Тогда Андерс, конечно, не мог еще объяснить, даже себе, причины своих слез. Сейчас, почти через тридцать лет, он, как никогда ясно, вспомнил тот день. ...Ему тогда показалось (если расщепить глухую тоску ребенка бесстыдно-опытным языком взрослых), ему показалось, что толщина прозрачной перегородки, достаточная для необходимой прочности (а на самом деле всего в два мужских пальца), – это воплощение некоего... ("межродового", – как подсказал себе взрослый Андерс) барьера. То есть, еще до появления этого несчастного существа на свет (да уж! "на свет"! что за желчная фигура речи!), – еще тогда, в дозародышевом безначалии, данный барьер бесповоротно отделил его жребий – от жребия тех, кто может на него теперь невозбранно глазеть из принципиально иного пространства, из другого измерения… Всего два пальца... три сантиметра.... и это существо могло бы стоять вместе со всеми, с этой стороны прозрачной перегородки… и жить жизнью непойманного человека...

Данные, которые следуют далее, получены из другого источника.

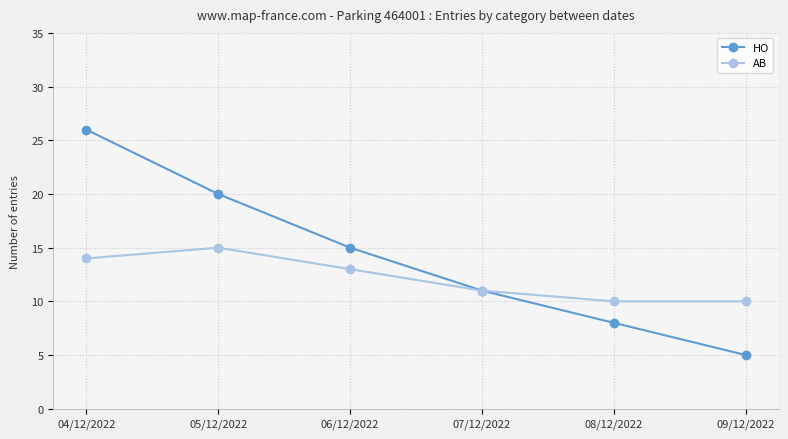

The value of HO at 04/12/2022 is 46. True or false?

False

Но есть барьер. И вот перед нами как бы недочеловек... заарканенный недочеловек со всеми вытекающими...
8.
Всматриваясь в лица прихожан, большинство из которых он знал достаточно хорошо, Андерс не мог отогнать чужую, словно вставленную мысль. Это была даже не мысль, а ясная фраза, которая звучала в его голове так четко, что хотелось прокричать ее вслух, исторгнуть – может быть выблевать. Да, именно так. Впервые в жизни Андерс не пошел к причастию. Это не было сознательным жестом отказа, нет. Просто он, завороженный, не мог сдвинуться с места.
...Прихожане, причастившись, уже потянулись назад, к своим скамейкам... Вот они медленно, со значением, идут – высоко, как бы отдельно, неся над своими туловищами просветленные лица (несколько деформированные от прижатых к небу хлебных облаток, не проглоченных со скупой каплей вина, сухих, как наждак), – эти лица отмечены выражением покорности и негромкого, то есть вдвойне ценного, мужества – совсем как у человека, которому дантист, только что варварски выдрав зуб, напихал полный рот ваты.
Они идут, умиленные своей полуторачасовой кротостью, своей благонамеренностью, своим несгибаемым добронравием, а попробуй-ка – подойди к ним, когда они в тишайшем, скучнейшем приличии поглощают свой, безусловно, праведный, свой заслуженный, свой глубоко приватный обед, скажи: я умираю с голода! даже рухни перед ними в голодный обморок – они, оскалясь в улыбке – такой же трупной, как у отца Лоренса – скажут: "O'кей!" – и продолжат вкушать себе хлеб свой насущный, – вот что хотел прокричать Андерс. Нужна ли была вся эта долгая "эволюция духа" (если кто верит в такие штуки), вся мучительная история человеческого развития, полная фантастических жертв, взлетов, падений, океанов крови, безмерных слез, беспримерных предательств и подвигов, чтобы в конце Истории (а ее конец, к счастью, ясен и ощутим как никогда) прийти к тем же безусловным, простейшим рефлексам, то есть остаться наедине со своим голодом, похотью, страхом смерти?
9.
Когда жена рожала второй раз, она вела себя мужественно и немного грустно. А в первый раз все было наоборот. Она была очень весела сначала, но затем, по мере нарастания схваток, все ее настроения исчезли, исчезла и она сама, оставив Андерсу от той, кем была она прежде, лишь крик, черный распяленный рот и страшные мгновенья тишины – перед последующим криком. Это были крики животного, которого терзают, неизвестно за что, почему, и Андерс сходил с ума от того, что не знал, где же находится рычаг, который следует рвануть, чтобы все это разом закончить.
Он навсегда запомнил, как стоял у изголовья жены, не смея смотреть в ту сторону, где разверзлась огромная, словно бы первозданная рана. Его жена внезапно оказалась состоящей из трех черных ран-отверстий: исковерканного рта (который она, в крике, затыкала намотанной на кулаки простыней) – затем того, главного, в межножье (обритом, таком странно голом, желто-буром от йода, корейском, китайском, совсем чужом) – и того, что располагалось под ним: еще более страшного, никогда таким дотоле не виданного, грубо вздутого, синюшно-черного (от естественно разбухших вен, как попытался успокоить доктор).
Андерс избегал смотреть в ту сторону не от страха, а потому что жалел гордость и красоту жены – и, вот что было главное: потому что он тихонечко целовал плечи и руки жены, гладил ее голову. Когда жена, в промежутках меж схватками бессильно закрывала глаза истончившимися потемневшими веками, он тихонечко целовал ее родные, ненаглядные веки.